I'm in Houston, TX- whereabout are you? I have about 6 months to prepare. Some people do not have the same luxury.

Not knowing what to do is normal. But maybe you can look into one of these apps if it helps. I do believe in the power of prayer, and I will keep you in my prayers.
 

GalaxyDreamer90

Senior Member
Well unfortunately I'm in Ohio and I don't mean to be so picky but looking for a younger woman in late 20s that can be a younger sister type to me since growing up I only had older siblings.
 

GalaxyDreamer90

Senior Member
Well I've been posting in groups on Facebook and managed to get a roommate already. I'm a little nervous but also excited. Mostly excited that I don't have to move after all and will have someone to split the rent with. Since it's been a while since I broke up with my BF it will take some time for me to adjust to living with someone else again. Also I'm just so use to being alone. Even in this lifetime I had to rely on myself from an early age since my sister's are all much older than me I didn't really have anyone to play with growing up. I told my new roommate that it might take some time for me to adjust but maybe I'll adjust to it rather quick.
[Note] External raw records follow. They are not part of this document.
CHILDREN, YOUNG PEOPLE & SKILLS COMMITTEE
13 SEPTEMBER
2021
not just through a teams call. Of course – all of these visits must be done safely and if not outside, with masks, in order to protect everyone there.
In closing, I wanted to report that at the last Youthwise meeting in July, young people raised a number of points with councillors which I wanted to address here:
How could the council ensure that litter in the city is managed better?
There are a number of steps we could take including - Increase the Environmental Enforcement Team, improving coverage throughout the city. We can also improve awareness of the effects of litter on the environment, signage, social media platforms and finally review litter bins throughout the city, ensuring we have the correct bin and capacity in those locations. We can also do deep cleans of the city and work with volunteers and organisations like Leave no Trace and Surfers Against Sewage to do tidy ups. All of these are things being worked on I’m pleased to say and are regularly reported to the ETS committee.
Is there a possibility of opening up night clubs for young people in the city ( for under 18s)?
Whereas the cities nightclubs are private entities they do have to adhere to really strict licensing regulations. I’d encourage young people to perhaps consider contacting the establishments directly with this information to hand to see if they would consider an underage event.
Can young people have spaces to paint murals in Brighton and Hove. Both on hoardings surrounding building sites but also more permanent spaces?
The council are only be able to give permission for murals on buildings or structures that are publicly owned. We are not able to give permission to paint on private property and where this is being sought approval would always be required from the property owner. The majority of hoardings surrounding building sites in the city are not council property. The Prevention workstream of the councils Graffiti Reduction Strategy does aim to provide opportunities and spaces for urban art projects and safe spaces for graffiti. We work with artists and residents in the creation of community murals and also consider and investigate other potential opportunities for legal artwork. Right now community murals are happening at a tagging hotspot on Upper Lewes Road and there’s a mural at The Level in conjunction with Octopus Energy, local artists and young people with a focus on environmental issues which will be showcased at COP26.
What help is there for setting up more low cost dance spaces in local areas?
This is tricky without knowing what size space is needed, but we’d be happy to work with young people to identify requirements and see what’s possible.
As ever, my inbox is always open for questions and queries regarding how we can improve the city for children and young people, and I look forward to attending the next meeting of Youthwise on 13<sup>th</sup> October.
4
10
As for the past life memories still think it's best to not to remember any more. Actually I'm kind of debating rather I should let her know of my religious beliefs or not. Probably best not to mention my beliefs as that's normally something you don't want to discuss.
 

GalaxyDreamer90

Senior Member
Yeah except she needs my help moving in and not sure how I can help. Was going to have my parents and me help her move in but now my mom is really mad at me because I brought up her learning disability bit I only do that because she told me as a kid I have ADHD so I'm only giving her a taste of her own medicine as they say, but I think that's something for a different topic.
 

GalaxyDreamer90

Senior Member
Well looks like I got scammed and am not getting a roommate after all so looks like I'm moving next month which is really stressing me out. Starting to think it might help to remember more of this past life but like I said last time I went to a hypnotherapist to try and remember more something seemed to be keeping me from remembering and still don't know what it could be.